STATEMENT OF FACTS.- A decree of condemnation was entered in the district court for the southern district of Florida, against the Alicia and her cargo, on January 9, 1863, from which decree an appeal was taken to the circuit court. On May 18, 1867, an order was made in the latter court for the transfer of the cause to the supreme court. Motion to docket and dismiss because the record

was not filed.

§ 152. A motion to docket and dismiss will not be entertained where the court has no jurisdiction.

Opinion by CHASE, C. J.

As the appellant has not docketed the cause and filed the record within the time allowed by the rules in cases of appeals, the motion would be allowed as of course, if the appeal could be regarded as taken to this court from the decree of the district court. But the decree of condemnation in the court was rendered in January, 1863, and the appeal to the circuit court was allowed and bond given in the same month. By these proceedings, and the transmission of the record to the circuit court, the cause was duly removed to that court under the laws regulating appeals at that time. Subsequently, by the thirteenth section of the act of June 30, 1864, provision was made for appeals in prize cases directly from the district court to this court; and it was directed that appeals from the circuit courts, in cases remaining therein, should be allowed to this court in the same manner as appeals from the district court under the act. But it was also provided in the same section that prize causes, depending in the circuit courts, might be transferred, upon the application of all parties in interest, to this court; and it was under this provision that the application and order for transfer were made.
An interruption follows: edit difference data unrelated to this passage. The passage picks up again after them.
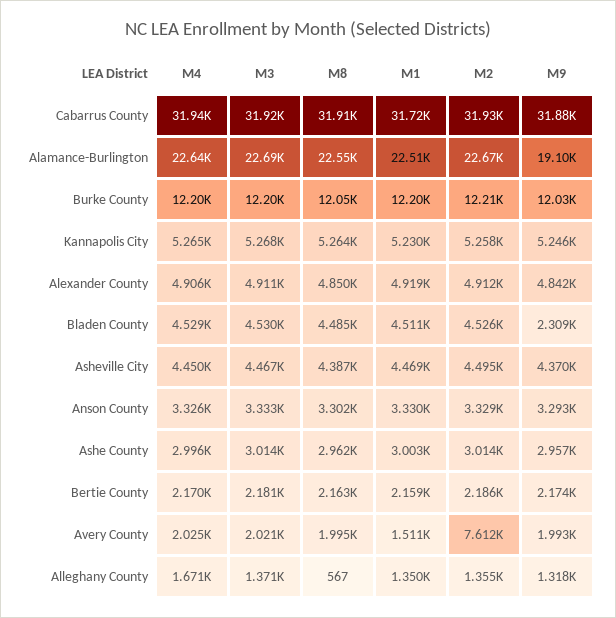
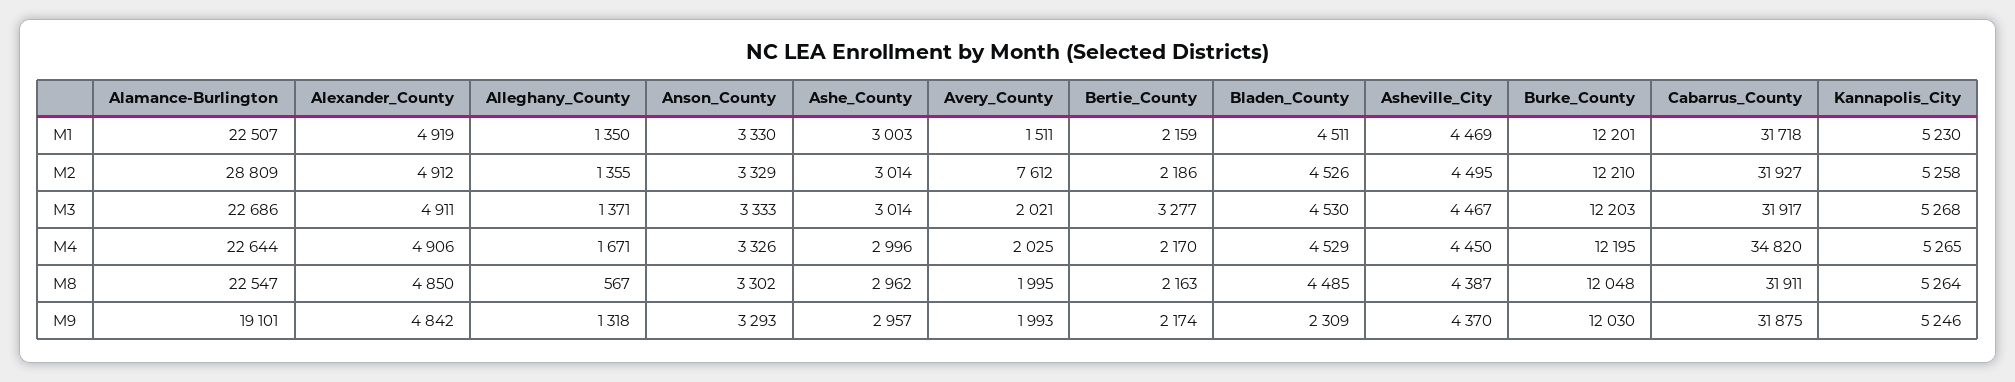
  {
    "M4": {
-     "Cabarrus County": 31940,
+     "Cabarrus County": 34820,
      "Alamance-Burlington": 22644,
      "Burke County": 12195,
      "Kannapolis City": 5265,
      "Alexander County": 4906,
      "Bladen County": 4529,
      "Asheville City": 4450,
      "Anson County": 3326,
      "Ashe County": 2996,
      "Bertie County": 2170,
      "Avery County": 2025,
      "Alleghany County": 1671
    },
    "M3": {
      "Cabarrus County": 31917,
      "Alamance-Burlington": 22686,
      "Burke County": 12203,
      "Kannapolis City": 5268,
      "Alexander County": 4911,
      "Bladen County": 4530,
      "Asheville City": 4467,
      "Anson County": 3333,
      "Ashe County": 3014,
-     "Bertie County": 2181,
+     "Bertie County": 3277,
      "Avery County": 2021,
      "Alleghany County": 1371
    },
    "M8": {
      "Cabarrus County": 31911,
      "Alamance-Burlington": 22547,
      "Burke County": 12048,
      "Kannapolis City": 5264,
      "Alexander County": 4850,
      "Bladen County": 4485,
      "Asheville City": 4387,
      "Anson County": 3302,
      "Ashe County": 2962,
      "Bertie County": 2163,
      "Avery County": 1995,
      "Alleghany County": 567
    },
    "M1": {
      "Cabarrus County": 31718,
      "Alamance-Burlington": 22507,
      "Burke County": 12201,
      "Kannapolis City": 5230,
      "Alexander County": 4919,
      "Bladen County": 4511,
      "Asheville City": 4469,
      "Anson County": 3330,
      "Ashe County": 3003,
      "Bertie County": 2159,
      "Avery County": 1511,
      "Alleghany County": 1350
    },
    "M2": {
      "Cabarrus County": 31927,
-     "Alamance-Burlington": 22670,
+     "Alamance-Burlington": 28809,
      "Burke County": 12210,
      "Kannapolis City": 5258,
      "Alexander County": 4912,
      "Bladen County": 4526,
      "Asheville City": 4495,
      "Anson County": 3329,
      "Ashe County": 3014,
      "Bertie County": 2186,
      "Avery County": 7612,
      "Alleghany County": 1355
    },
    "M9": {
      "Cabarrus County": 31875,
      "Alamance-Burlington": 19101,
      "Burke County": 12030,
      "Kannapolis City": 5246,
      "Alexander County": 4842,
      "Bladen County": 2309,
      "Asheville City": 4370,
      "Anson County": 3293,
      "Ashe County": 2957,
      "Bertie County": 2174,
      "Avery County": 1993,
      "Alleghany County": 1318
    }
  }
Can this court acquire jurisdiction of the cause through this order of transfer?

§ 153. The supreme court has no jurisdiction of a prize case certified from the circuit court. (a)

It cannot be doubted that the cause was removed to the circuit court by the appeal from the decree of the district court in 1863. That decree was vacated by the appeal, and the circuit court acquired full jurisdiction of the cause.

(a) The above case affirmed in The Nonesuch,* 9 Wall., 504.